Douglass v Federal Commissioner of Taxation

45 CLR 95

(Judgment by: Starke J)

Between: Douglass
And: Federal Commissioner of Taxation

Court:
High Court of Australia

Judges: Rich J

Starke J
Dixon J
Evatt J
McTiernan J

Subject References:
TAXATION AND REVENUE
INCOME TAX
DEDUCTIONS
Tax paid on profits
Shareholder entitled to rebate

Legislative References:
Income Tax Assessment Act 1922 (Cth) - s 16(b)(i); s 16(b)(iii); s 23

Hearing date: 16 April 1931
Judgment date: 11 May 1931

Melbourne (heard in Sydney)


Judgment by:
Starke J

The facts are fully set out in the special case stated pursuant to the powers contained in the Income Tax Assessment Act 1922-1927, and it is unnecessary to recapitulate them.

The question of law turns upon the proper construction of a proviso to s. 16 (b), which is in these words:

"Provided further that if the rate of tax is not less than the rate of tax paid or payable by the company, the taxpayer shall be entitled to a rebate in his assessment of the amount of tax paid by the company on that part of the said dividends, bonuses and profits . . . which is included in his taxable income."

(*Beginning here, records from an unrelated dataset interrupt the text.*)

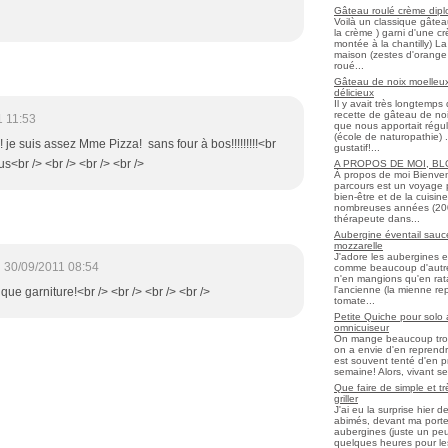
Gâteau roulé crème diplo
Voilà un classique gâtea
la crème ) garni d'une c
montée à la chantilly) La 
maison (zestes d'orange 
roué...
Gâteau de noix moelleux
délicieux
Il y avait très longtemp
recette de gâteau de noix
1 11:53
que nous apportait régul
(école de naturopathie) ..
! je suis assez Mme Pizza! sans four à bos!!!!!!!!!<br
gustatif!...
us<br /> <br /> <br /> <br />
A PROPOS DE MOI, B
À propos de moi Bienve
parcours est un voyage 
bien-être et de la cuisi
nombreuses années (2006 
thérapeute dans...
Aubergine éventail sauce
mozzarelle
J'adore les aubergines et
30/09/2011 08:54
comme beaucoup d'autres
n'en mangions qu'en ratato
l'ancienne (la mienne re
ique garniture!<br /> <br /> <br /> <br />
tomate...
Petite Quiche pour solo
omnicuiseur
On mange beaucoup trop 
on a envie d'en reprendr
est souvent tenté d'en pr
semaine! Alors, vivant seul
Que faire de simple et t
griller
J'ai eu la surprise hier 
abimés, devant ma porte
aubergines (juste un peu f
quelques heures pour les r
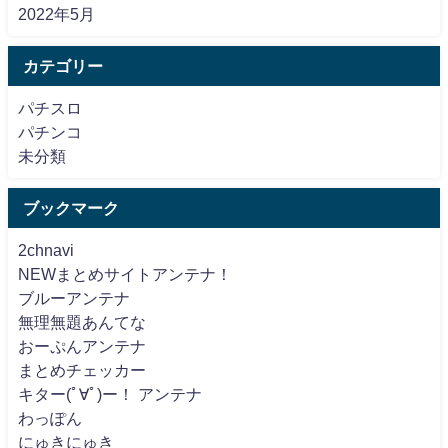
2022年5月
カテゴリー
パチスロ
パチンコ
未分類
ブックマーク
2chnavi
NEWまとめサイトアンテナ！
ブルーアンテナ
無理無題あんてな
おーぷんアンテナ
まとめチェッカー
キター(ﾟ∀ﾟ)ー！ アンテナ
わっぽん
にゅきにゅき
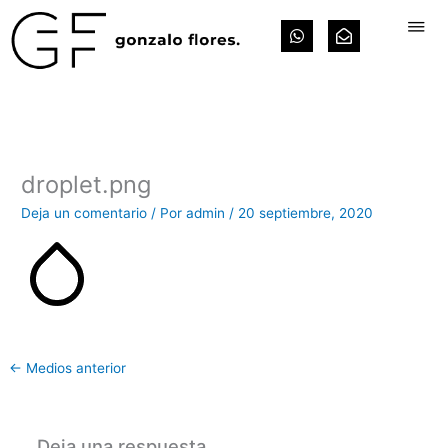
Ir
W
E
al
h
n
contenido
a
v
t
e
s
l
a
o
p
p
p
e
-
o
droplet.png
p
e
Deja un comentario
/ Por
admin
/
20 septiembre, 2020
n
←
Medios anterior
Deja una respuesta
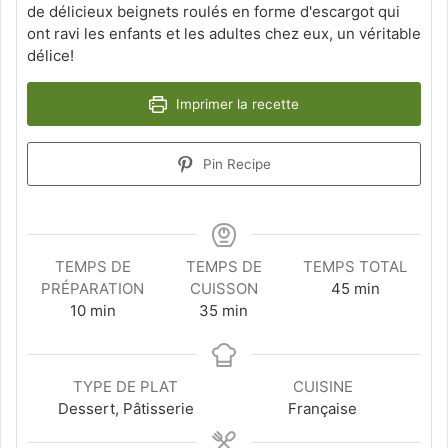
de délicieux beignets roulés en forme d'escargot qui
ont ravi les enfants et les adultes chez eux, un véritable
délice!
Imprimer la recette
Pin Recipe
TEMPS DE
TEMPS DE
TEMPS TOTAL
minutes
PRÉPARATION
CUISSON
45
min
minutes
minutes
10
min
35
min
TYPE DE PLAT
CUISINE
Dessert, Pâtisserie
Française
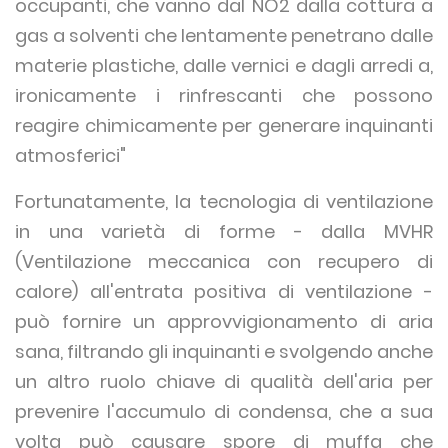
occupanti, che vanno dal NO2 dalla cottura a
gas a solventi che lentamente penetrano dalle
materie plastiche, dalle vernici e dagli arredi a,
ironicamente i rinfrescanti che possono
reagire chimicamente per generare inquinanti
atmosferici"
Fortunatamente, la tecnologia di ventilazione
in una varietà di forme - dalla MVHR
(Ventilazione meccanica con recupero di
calore) all'entrata positiva di ventilazione -
può fornire un approvvigionamento di aria
sana, filtrando gli inquinanti e svolgendo anche
un altro ruolo chiave di qualità dell'aria per
prevenire l'accumulo di condensa, che a sua
volta può causare spore di muffa che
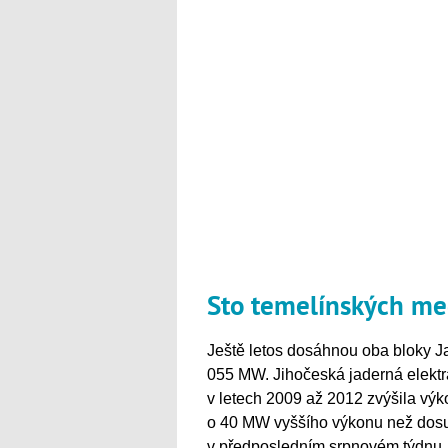
Sto temelínských me
Ještě letos dosáhnou oba bloky J
055 MW. Jihočeská jaderná elektr
v letech 2009 až 2012 zvýšila vý
o 40 MW vyššího výkonu než dosu
v předposledním srpnovém týdnu. 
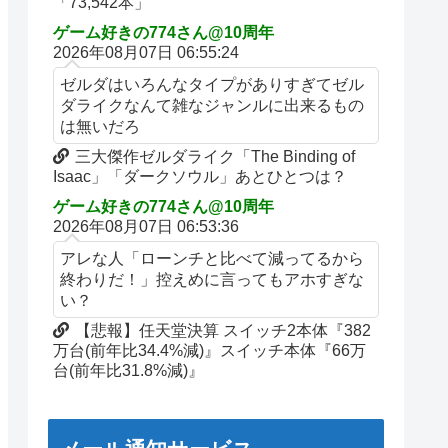
「73,542本」
ゲーム好きの774さん@10周年
2026年08月07日 06:55:24
ゼルダはいろんなタイプがありすぎてゼル
ダライクなんて雑なジャンルに出来るもの
は無いだろ
三大傑作ゼルダライク「The Binding of
Isaac」「ダークソウル」あとひとつは？
ゲーム好きの774さん@10周年
2026年08月07日 06:53:36
アレな人「ローンチと比べて減ってるから
終わりだ！」控えめに言ってもアホすぎな
い？
【悲報】任天堂決算 スイッチ2本体『382
万台(前年比34.4%減)』スイッチ本体『66万
台(前年比31.8%減)』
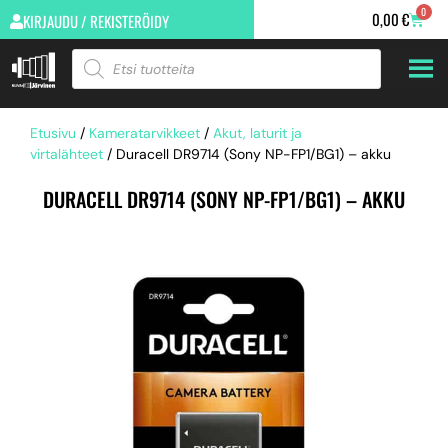
0
0,00
€
KIRJAUDU / REKISTERÖIDY
Etusivu
/
Kameratarvikkeet
/
Akut, laturit ja
virtalähteet
/ Duracell DR9714 (Sony NP-FP1/BG1) – akku
DURACELL DR9714 (SONY NP-FP1/BG1) – AKKU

Taxable income is the amount of income remaining after all deductions allowed by the Act have been made (s. 4). In the present case the whole amount of the dividends has been included in account in ascertaining the taxable income. They are "included in his taxable income," or else the amount of that income would be less. The Commissioner contends that the rebate under the proviso must be calculated upon the balance of dividends remaining after allowing a proportionate part of various deductions from income, which are permitted by the Income Tax Acts, but which have no relation whatever to the earning or receipt of the dividends in question.

The reason assigned is that if deductions be allowed from assessable income, then part only of the dividends can be included in the taxable income. A more sensible reason, however, for the use of the words "that part" may be found in the proviso to s. 16 (b) dealing with dividends arising from sources within and without Australia, and possibly also in that dealing with dividends arising from the sale of assets. (See s. 16 (b), first and third provisoes.) But it is in truth unnecessary to suggest a reason for the use of those words, because they cover all dividends on which tax has been paid by a company, and the only real question is: have such dividends been included in the taxable income of the taxpayer? In the present case they have been so included in account, and if that satisfies the proviso to s. 16 (b), as I think it does, then the question is solved and the taxpayer is entitled to the deduction he claims. This result has the merit of simplicity, and avoids the fractional calculations set up by the Commissioner.

The question stated should be answered as follows: The appellant is entitled to a rebate of 1s. in the PD1 on the sum of PD11,830.